EXERCISE:
Only the lines from the beginning of the entries through the one with "responder a consultas de clientes por" should be written out, please, exactly and without any pictures.

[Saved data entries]
- Opening Delimiter -
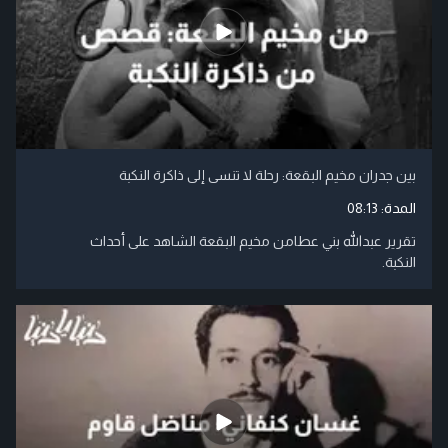
بين جدران مخيم البقعة: رحلة لا تنسى إلى ذاكرة النكبة
المدة:
08:13
تقرير عبدالله بني عطامن مخيم البقعة الشاهد على أحداث
النكبة.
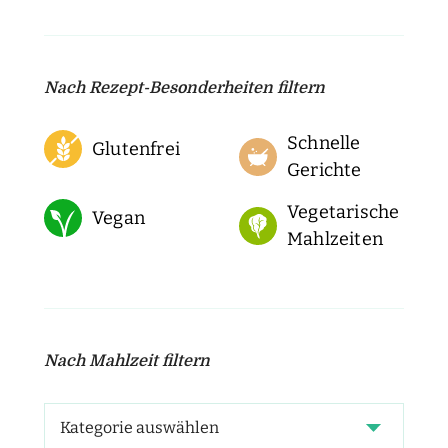
Nach Rezept-Besonderheiten filtern
Schnelle
Glutenfrei
Gerichte
Vegetarische
Vegan
Mahlzeiten
Nach Mahlzeit filtern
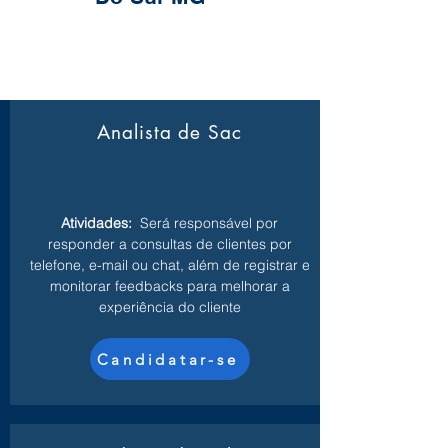
Analista de Sac
Atividades:
Será responsável por
responder a consultas de clientes por
telefone, e-mail ou chat, além de registrar e
monitorar feedbacks para melhorar a
experiência do cliente
Candidatar-se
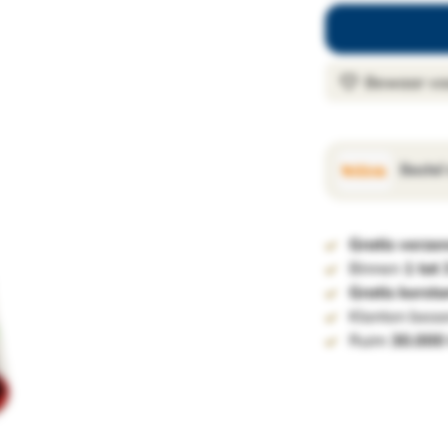
Bewaar voo
Bestel
Gratis verze
Binnen
1 tot
Gratis kerst
Klanten beoo
Ruim
30.000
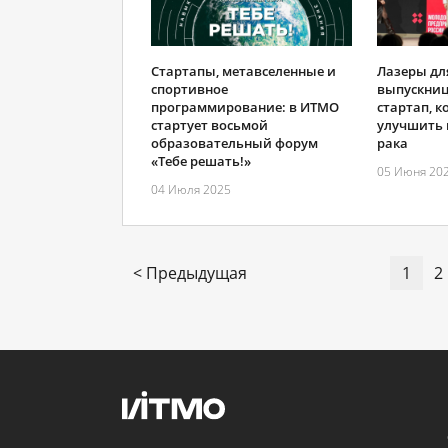
Стартапы, метавселенные и
Лазеры дл
спортивное
выпускниц
программирование: в ИТМО
стартап, 
стартует восьмой
улучшить 
образовательный форум
рака
«Тебе решать!»
05 Июня 20
04 Июля 2025
< Предыдущая
1
2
- Closing Delimiter -
RESULT OF THE EXERCISE:
بين جدران مخيم البقعة: رحلة لا تنسى إلى ذاكرة النكبة
المدة:
08:13
تقرير عبدالله بني عطامن مخيم البقعة الشاهد على أحداث
النكبة.
Nach Rezept-Besonderheiten filtern
Schnelle
Glutenfrei
Gerichte
Vegetarische
Vegan
Mahlzeiten
Nach Mahlzeit filtern
Analista de Sac
Atividades:
Será responsável por
responder a consultas de clientes por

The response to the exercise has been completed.